Fernando Lafaiete 23/10/2024REPARAÇÃO - IAN MCEWAN: PERFEITO EM CONCEPÇÃO E EXECUÇÃO?******************************NÃO contém spoiler********************************
Concorrente do Booker Prize de 2021 e considerada uma das principais obras do século XXI pelo The New York Times, Reparação de Ian McEwan é uma experimentação de técnicas narrativas cognitivas, onde há a preocupação exacerbada da consciência humana e seus derivados comportamentais. Sendo uma obra de cunho psicológico e reflexivo sobre relações humanas e as consequências de comportamentos, percepções e reações do que é visto, revisto e imaginado.

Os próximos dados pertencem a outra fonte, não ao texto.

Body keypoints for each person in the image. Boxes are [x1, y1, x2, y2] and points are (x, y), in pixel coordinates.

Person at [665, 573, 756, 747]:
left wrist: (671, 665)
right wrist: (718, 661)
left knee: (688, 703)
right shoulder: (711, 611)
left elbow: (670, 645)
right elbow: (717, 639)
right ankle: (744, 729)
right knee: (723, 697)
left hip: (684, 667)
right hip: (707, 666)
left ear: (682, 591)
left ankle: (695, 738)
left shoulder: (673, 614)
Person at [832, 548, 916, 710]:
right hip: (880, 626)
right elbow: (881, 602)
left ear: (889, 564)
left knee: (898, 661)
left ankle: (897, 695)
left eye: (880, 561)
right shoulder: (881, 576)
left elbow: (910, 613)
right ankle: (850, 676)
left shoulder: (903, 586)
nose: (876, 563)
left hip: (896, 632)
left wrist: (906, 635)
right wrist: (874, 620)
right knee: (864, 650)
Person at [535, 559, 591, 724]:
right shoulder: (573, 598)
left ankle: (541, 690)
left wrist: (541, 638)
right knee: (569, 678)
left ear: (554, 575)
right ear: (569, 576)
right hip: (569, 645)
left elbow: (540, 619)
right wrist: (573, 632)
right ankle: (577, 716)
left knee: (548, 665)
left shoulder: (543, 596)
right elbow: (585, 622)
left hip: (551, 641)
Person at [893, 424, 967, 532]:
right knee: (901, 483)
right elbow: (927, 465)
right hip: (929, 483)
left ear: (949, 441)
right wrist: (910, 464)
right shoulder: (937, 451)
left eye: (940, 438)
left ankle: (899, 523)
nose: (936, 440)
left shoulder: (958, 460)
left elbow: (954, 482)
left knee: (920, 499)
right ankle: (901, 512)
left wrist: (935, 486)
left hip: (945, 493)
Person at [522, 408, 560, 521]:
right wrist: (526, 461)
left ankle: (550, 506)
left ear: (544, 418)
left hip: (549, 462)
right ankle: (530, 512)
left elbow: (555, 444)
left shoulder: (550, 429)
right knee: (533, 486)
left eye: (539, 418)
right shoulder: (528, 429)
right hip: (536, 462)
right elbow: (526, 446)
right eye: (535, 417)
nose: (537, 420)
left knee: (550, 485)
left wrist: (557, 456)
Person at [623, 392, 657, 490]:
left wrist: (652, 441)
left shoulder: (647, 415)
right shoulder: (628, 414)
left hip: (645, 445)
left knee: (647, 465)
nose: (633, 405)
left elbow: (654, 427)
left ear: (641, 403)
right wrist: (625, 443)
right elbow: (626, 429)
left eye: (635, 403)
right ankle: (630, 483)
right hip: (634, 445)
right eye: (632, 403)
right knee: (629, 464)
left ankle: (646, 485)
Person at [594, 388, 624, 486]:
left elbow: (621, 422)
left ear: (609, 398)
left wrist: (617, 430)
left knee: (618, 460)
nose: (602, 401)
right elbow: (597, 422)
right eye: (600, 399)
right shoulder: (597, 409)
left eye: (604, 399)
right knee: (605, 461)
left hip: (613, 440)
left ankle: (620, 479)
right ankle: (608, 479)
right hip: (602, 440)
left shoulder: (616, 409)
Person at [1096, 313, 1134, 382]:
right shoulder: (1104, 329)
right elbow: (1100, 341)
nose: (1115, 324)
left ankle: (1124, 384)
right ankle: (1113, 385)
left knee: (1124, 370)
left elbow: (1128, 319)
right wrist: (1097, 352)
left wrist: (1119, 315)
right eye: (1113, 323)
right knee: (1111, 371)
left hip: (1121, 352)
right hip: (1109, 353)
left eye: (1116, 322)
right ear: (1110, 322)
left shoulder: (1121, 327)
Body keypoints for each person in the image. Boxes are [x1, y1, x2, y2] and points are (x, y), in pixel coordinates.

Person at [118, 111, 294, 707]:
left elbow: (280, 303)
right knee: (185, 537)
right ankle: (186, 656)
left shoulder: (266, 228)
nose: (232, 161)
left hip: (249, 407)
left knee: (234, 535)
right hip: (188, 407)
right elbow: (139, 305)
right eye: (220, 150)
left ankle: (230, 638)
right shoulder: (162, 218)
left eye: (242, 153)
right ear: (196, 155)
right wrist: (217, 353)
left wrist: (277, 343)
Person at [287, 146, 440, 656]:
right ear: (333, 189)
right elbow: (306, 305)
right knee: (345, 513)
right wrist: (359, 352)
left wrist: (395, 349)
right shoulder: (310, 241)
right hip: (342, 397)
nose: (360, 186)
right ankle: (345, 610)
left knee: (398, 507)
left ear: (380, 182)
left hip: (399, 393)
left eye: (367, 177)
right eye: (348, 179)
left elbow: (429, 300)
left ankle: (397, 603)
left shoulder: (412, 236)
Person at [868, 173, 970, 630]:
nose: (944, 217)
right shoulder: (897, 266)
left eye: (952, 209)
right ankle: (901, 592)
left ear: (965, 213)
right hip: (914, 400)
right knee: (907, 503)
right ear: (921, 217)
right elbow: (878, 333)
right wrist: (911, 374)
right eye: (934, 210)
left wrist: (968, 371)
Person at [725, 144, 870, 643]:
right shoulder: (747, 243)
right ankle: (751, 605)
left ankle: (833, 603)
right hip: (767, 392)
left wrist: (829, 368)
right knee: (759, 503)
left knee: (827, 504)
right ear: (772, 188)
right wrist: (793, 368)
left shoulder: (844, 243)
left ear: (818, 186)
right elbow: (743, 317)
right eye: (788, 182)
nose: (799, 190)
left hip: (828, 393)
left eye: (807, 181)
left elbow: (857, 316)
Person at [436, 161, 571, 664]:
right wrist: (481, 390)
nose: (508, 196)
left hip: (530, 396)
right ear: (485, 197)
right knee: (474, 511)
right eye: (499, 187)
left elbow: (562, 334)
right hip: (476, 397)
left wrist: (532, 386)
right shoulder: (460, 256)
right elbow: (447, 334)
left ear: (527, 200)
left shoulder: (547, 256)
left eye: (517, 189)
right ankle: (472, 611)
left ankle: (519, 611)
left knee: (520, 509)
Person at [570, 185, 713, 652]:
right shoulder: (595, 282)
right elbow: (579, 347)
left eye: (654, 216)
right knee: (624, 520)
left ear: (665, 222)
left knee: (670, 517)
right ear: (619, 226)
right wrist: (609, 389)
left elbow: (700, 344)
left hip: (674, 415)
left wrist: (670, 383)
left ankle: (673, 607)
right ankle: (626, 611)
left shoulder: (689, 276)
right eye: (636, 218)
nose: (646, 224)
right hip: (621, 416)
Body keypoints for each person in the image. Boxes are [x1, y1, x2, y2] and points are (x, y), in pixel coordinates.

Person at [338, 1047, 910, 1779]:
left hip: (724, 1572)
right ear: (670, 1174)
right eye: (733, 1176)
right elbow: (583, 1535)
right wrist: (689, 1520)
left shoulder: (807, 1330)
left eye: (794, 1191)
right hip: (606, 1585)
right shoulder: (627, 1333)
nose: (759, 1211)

Com profundas descrições, o autor nos mostra um domínio artístico quase que impecável, que nos fisga e nos imerge em um romance peculiar, onde personagens e cenários tomam vida transcendendo as camadas imaginativas do leitor, como se fôssemos quase que personagens secundários e não só meros observadores.
Mas qual o propósito explanativo de Reparação? Apresentando uma estranha reunião familiar repleta de desconexões emotivas, McEwan nos agracia com personagens complexas e tridimensionais; e é com as mesmas que conhecemos a tríade do romance – Briony Tallis, a irmã caçula, Cecília Tallis, a irmã mais velha e Robbie Turner, o irmão de criação – e será através deste trio que nos deparamos com um crime e as consequências de uma mentira que irá perpetuar ao longo dos anos e que deixará cicatrizes psicológicas quase que irreversíveis. Explicitando assim, o significado denominativo do título e o real significado da obra: a importância de expiarmos nossas emoções e sabermos nos reconciliarmos conosco, com os outros e com nosso passado.
“[...] ela aprendeu uma coisa simples e óbvia que sempre soubera, e que todos sabiam: uma pessoa é, acima de tudo, uma coisa material, fácil de danificar e difícil de consertar. [...]”
Reparação não trata-se de ser perfeito e imune a críticas. Trata-se de um romance espetacular que vai além da ficção e que deveria ser considerado uma leitura quase que obrigatória. Não me surpreende que seja considerado entre críticos especializados e renomados escritores, uma obra-prima. Sua excelência é gritante no que o tange como um clássico moderno e que o faz superar e se destacar até mesmo em suas imperfeições.
E o que sentimos ao terminá-lo? Ah caros leitores.... não consigo explicitar sentimentos e opiniões que nem mesmo eu entendo. Não consigo predizer o que você sentirá. Mas posso afirmar que o desfecho eleva ainda mais a genialidade de Ian McEwan, que consegue subverter até mesmo nossas percepções. Que consegue nos suscitar dúvidas. Que consegue nos deixar pensativos para além do que nos foi dito. No que acreditar e no que questionar? Obras como essa nos eleva como leitores e preenche nossos intelectos. Nos mostra que o poder de uma boa narrativa pode estar onde nós menos esperamos. Se o senso artístico se materializasse, Reparação poderia ser sua representação perfeita.